Friday, August 05, 2011

Book Review: Blood, Bones and Butter by Gabrielle Hamilton

Title/Author: Blood, Bones and Butter: The Inadvertent Education of a Reluctant Chef, by Gabrielle Hamilton
Genre: Memoir? She's just my age, so it's too soon in her life to be an autobiography, right?
Will you like it? You might like this book if you're a foodie, or if you like gritty tales of survival, coming of age, and lives lived outside of conventional boundaries. 
Note to sensitive readers: It has a lot of profanity and some very, shall we say, earthy descriptions of the vagaries of restaurant life. 

Gabrielle Hamilton is the Chef/Owner of Prune, a restaurant in New York City with just 30 seats and a huge following. She fell into the food and restaurant business sort of sideways and her story is actually really interesting. She decided to open a restaurant not because she was a trained chef with an ambition to have a show on the Food Network, but because she wanted people to be fed and actually nourished the way she felt nourished (after a period of near starvation while backpacking around Europe) in a little hole-in-the-wall restaurant on a remote Greek island. I really admire her lack of desire for fame and fortune. It really is all about the food for her. And the writing. The writing is beautiful.   From the beginning,  I couldn't put it down, so to speak. Actually I couldn't close my laptop because I was reading it on Adobe Digital Editions as an e-loan from my library. I guess we need some new terminology for this grand age of digital reading.

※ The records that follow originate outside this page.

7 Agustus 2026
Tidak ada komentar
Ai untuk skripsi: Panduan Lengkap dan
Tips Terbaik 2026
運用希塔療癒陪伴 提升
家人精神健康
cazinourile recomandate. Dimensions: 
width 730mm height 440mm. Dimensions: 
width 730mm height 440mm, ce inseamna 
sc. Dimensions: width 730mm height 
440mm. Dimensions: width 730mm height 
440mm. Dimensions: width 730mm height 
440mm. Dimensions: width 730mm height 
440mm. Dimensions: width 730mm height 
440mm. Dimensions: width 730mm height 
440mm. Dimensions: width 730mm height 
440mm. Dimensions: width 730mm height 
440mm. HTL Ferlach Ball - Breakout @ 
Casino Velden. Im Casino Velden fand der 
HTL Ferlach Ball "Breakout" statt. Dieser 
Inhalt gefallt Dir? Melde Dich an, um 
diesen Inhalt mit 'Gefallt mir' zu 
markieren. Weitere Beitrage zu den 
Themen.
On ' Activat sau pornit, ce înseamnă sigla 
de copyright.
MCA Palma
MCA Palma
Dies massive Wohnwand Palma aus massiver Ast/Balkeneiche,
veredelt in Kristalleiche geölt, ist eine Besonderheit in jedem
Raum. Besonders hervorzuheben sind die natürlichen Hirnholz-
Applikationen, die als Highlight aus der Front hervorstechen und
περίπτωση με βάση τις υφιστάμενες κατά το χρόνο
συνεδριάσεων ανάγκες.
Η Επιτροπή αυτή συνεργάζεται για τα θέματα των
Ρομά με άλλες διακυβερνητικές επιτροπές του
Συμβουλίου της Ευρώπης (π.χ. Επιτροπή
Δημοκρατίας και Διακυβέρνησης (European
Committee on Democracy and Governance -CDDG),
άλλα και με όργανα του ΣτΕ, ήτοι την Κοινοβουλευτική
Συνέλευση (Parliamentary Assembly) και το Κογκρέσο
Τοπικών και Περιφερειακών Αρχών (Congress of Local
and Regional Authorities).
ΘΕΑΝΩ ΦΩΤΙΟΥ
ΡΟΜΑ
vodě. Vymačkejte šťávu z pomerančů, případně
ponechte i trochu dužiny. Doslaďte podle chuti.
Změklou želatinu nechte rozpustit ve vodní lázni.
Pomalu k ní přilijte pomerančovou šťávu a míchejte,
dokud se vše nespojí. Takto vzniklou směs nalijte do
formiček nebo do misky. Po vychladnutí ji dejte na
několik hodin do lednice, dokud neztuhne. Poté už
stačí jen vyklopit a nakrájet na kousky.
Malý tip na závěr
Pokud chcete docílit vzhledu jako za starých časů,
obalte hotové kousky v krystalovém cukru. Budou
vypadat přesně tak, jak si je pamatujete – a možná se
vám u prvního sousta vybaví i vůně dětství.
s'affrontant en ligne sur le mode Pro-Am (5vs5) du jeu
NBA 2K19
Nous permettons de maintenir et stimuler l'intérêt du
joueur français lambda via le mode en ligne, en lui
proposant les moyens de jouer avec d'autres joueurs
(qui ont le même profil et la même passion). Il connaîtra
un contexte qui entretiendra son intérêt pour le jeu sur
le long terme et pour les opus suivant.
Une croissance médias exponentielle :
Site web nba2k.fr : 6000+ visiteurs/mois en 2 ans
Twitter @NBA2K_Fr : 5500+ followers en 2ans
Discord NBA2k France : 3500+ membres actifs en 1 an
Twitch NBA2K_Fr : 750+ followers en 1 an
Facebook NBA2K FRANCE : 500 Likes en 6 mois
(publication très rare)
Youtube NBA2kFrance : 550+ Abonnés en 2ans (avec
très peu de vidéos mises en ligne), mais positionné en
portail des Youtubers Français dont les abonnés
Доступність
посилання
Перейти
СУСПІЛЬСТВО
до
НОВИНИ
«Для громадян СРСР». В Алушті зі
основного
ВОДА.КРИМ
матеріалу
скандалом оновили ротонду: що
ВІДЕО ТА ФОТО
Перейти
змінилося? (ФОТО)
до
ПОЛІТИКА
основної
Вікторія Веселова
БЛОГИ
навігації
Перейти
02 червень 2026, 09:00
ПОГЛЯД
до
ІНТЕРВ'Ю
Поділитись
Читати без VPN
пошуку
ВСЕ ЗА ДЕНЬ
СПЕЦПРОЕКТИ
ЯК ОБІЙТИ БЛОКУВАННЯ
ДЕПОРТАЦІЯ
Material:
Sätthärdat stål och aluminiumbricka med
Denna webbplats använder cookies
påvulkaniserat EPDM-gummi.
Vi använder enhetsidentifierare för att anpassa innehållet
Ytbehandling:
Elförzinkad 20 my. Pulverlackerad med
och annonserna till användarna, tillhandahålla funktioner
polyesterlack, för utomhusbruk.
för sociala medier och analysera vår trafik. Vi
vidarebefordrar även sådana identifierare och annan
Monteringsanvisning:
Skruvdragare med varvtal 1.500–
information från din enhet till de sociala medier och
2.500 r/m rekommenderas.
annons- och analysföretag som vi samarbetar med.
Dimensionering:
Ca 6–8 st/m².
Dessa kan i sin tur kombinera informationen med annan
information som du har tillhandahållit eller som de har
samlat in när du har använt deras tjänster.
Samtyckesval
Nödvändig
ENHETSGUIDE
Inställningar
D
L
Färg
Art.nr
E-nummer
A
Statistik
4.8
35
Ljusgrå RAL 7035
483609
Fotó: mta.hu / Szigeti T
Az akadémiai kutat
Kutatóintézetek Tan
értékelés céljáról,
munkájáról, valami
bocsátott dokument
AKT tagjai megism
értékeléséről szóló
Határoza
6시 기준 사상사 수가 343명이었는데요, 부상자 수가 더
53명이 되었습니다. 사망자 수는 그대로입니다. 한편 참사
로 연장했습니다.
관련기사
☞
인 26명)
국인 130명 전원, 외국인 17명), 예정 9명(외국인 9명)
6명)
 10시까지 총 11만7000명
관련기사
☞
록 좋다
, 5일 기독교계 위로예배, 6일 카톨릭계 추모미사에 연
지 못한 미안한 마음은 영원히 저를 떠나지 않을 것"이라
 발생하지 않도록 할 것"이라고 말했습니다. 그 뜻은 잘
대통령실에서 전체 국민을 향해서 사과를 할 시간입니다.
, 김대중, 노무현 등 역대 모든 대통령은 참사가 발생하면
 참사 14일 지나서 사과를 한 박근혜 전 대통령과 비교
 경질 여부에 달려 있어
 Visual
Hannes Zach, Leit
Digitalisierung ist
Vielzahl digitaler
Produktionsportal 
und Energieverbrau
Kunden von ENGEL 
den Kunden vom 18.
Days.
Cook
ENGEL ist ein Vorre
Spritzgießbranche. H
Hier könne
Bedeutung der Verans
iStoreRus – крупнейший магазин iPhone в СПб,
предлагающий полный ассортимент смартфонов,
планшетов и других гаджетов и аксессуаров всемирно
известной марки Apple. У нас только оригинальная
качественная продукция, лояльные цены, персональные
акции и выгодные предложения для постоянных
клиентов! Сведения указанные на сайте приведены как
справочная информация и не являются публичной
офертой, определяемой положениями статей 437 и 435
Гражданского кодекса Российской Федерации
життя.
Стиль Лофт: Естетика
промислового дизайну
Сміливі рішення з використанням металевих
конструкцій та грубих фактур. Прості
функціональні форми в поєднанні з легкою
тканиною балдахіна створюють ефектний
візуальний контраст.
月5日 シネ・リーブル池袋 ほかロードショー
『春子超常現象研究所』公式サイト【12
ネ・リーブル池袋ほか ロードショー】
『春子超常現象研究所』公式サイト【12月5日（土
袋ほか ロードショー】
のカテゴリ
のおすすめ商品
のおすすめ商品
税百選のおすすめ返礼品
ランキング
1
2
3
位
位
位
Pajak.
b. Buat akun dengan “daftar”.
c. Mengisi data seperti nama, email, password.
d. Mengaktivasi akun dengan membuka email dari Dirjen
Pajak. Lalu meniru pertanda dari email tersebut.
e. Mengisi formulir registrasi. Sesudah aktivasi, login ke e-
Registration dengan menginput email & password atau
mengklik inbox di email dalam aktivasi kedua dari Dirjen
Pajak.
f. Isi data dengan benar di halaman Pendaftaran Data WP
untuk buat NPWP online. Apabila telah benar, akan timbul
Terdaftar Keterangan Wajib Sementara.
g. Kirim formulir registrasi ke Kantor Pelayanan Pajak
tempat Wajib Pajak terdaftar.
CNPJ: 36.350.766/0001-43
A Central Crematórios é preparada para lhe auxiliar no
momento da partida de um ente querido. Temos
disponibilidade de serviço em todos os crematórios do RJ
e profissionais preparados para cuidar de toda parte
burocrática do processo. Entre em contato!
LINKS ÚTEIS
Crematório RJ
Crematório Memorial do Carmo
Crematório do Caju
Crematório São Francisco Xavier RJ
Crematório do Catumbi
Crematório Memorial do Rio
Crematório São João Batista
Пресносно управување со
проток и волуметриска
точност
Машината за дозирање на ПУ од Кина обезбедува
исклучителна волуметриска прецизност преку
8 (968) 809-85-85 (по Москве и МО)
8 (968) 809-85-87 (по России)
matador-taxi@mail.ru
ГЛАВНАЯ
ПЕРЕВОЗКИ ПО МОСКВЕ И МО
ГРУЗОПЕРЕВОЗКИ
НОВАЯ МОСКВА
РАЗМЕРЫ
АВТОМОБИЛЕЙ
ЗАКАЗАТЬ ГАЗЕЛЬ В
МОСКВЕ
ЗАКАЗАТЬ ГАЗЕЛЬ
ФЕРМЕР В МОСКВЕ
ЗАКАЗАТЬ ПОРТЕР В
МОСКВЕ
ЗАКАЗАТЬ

Anyway, as you might discern from the title, this is a highly visceral book and so sensorily sculpted that you can practically taste, see, smell and feel every single thing that she tells about. I really like that. I want to be able to use food the way she does-as so much more than mere calories. The way she describes the food in this book is gorgeous.  She has not lived an easy life, but she is very, very, VERY honest about it (so hold on tight and be prepared to close your eyes occasionally). This quote from an interview in the NYTimes sums up the impetus behind the toothsome way she told her story:
Ms. Hamilton might scoff at fussy, doctrinaire belief systems when it comes to eating, but it’s safe to say that she does have a life philosophy, one that might be boiled down to the following roux: Life is messy. Get used to it.
“Books, movies, music, restaurants, advertising: something’s happened to us,” she said. “We’re not telling the truth. We don’t stink. We don’t have yellow teeth. We don’t have crooked teeth. We don’t have to suffer disagreement or pain or setbacks anymore. You can go to your doctor and get a pill — you don’t even have to be melancholy anymore, right? I mean, it’s just incredible what the new way of being is. We’ll see how that works out.”
I agree a lot with her chagrin at the sanitization of modern life. I like the idea of actually experiencing what is really going on around me. Not that I don't love my conveniences and the structure that my upbringing has given my own life, don't get me wrong. I'm not trying to be romantic about anarchy or going back a century or anything, but there is something to be said for remembering the origin of things, for having balance to all the crutches we have available to us, for occasionally having to be uncomfortable in order to appreciate comfort, to be hungry in order to appreciate being filled.  There is a heartbreaking story in the  book, when she and her husband are visiting Italy and they are in this impossibly beautiful old villa by the sea that is his ancestral home and there is one of those rooms in the middle of the house with no ceiling. She is looking at the stars and he is right there, under the sky, looking down and mapping the constellations on his computer with google earth or something. She mourns the inauthenticity of his interaction with the world in that moment.  The way she writes it, in the context of their relationship, it made me cry.

The author's life is so completely, utterly different from my own, that one might think I would have nothing  to gain from reading such a sometimes sordid tale, but I found myself intrigued, incensed, incredulous, impressed, and then finally, inspired. I may seem to have little in common with her on the surface, but we're both humans, so underneath our skins I'm more like her than not, and she reminded me with her telling of her messy life that I need to remember passion and to value what's actually valuable.

1 comment:

  1. We saw her interviewed on Charlie Rose. Fascinating lady. Will put the book up a notch higher on my list after reading your thoughts.